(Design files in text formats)

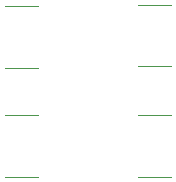
<source format=gbr>
%TF.GenerationSoftware,KiCad,Pcbnew,7.0.2*%
%TF.CreationDate,2023-05-07T16:18:05+12:00*%
%TF.ProjectId,KicadCapBoard,4b696361-6443-4617-9042-6f6172642e6b,A*%
%TF.SameCoordinates,Original*%
%TF.FileFunction,Legend,Top*%
%TF.FilePolarity,Positive*%
%FSLAX46Y46*%
G04 Gerber Fmt 4.6, Leading zero omitted, Abs format (unit mm)*
G04 Created by KiCad (PCBNEW 7.0.2) date 2023-05-07 16:18:05*
%MOMM*%
%LPD*%
G01*
G04 APERTURE LIST*
%ADD10C,0.120000*%
G04 APERTURE END LIST*
D10*
%TO.C,C1*%
X119734252Y-79280000D02*
X122565748Y-79280000D01*
X119734252Y-84500000D02*
X122565748Y-84500000D01*
%TO.C,C4*%
X130984252Y-88500000D02*
X133815748Y-88500000D01*
X130984252Y-93720000D02*
X133815748Y-93720000D01*
%TO.C,C2*%
X119734252Y-88500000D02*
X122565748Y-88500000D01*
X119734252Y-93720000D02*
X122565748Y-93720000D01*
%TO.C,C3*%
X130984252Y-79130000D02*
X133815748Y-79130000D01*
X130984252Y-84350000D02*
X133815748Y-84350000D01*
%TD*%
M02*

</source>
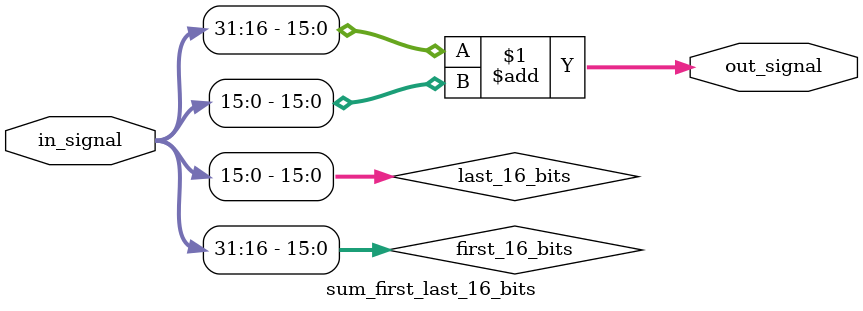
<source format=v>
module sum_first_last_16_bits (
    input [31:0] in_signal,
    output [15:0] out_signal
);

    wire [15:0] first_16_bits;
    wire [15:0] last_16_bits;

    assign first_16_bits = in_signal[31:16];
    assign last_16_bits = in_signal[15:0];

    assign out_signal = first_16_bits + last_16_bits;

endmodule
</source>
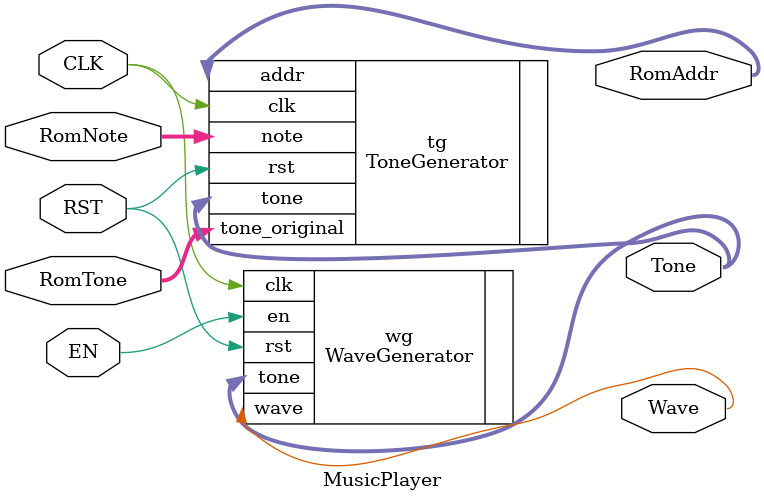
<source format=v>
module MusicPlayer(CLK, RST, EN, RomAddr, RomTone, RomNote, Tone, Wave);
	input CLK;
	input RST;
	input EN;
	output [9:0] RomAddr;
	input [6:0] RomTone;
	input [6:0] RomNote;
	output [6:0] Tone;
	output Wave;
	
	ToneGenerator tg(
		.clk(CLK),
		.rst(RST),
		.addr(RomAddr),
		.note(RomNote),
		.tone_original(RomTone),
		.tone(Tone)
	);
	
	WaveGenerator wg(
		.clk(CLK),
		.rst(RST),
		.en(EN),
		.tone(Tone),
		.wave(Wave)
	);

endmodule

</source>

EXERCISE: Each line of the entries where the string "RomAddr" occurs should be shown.

TASK ANSWER:
module MusicPlayer(CLK, RST, EN, RomAddr, RomTone, RomNote, Tone, Wave);
	output [9:0] RomAddr;
		.addr(RomAddr),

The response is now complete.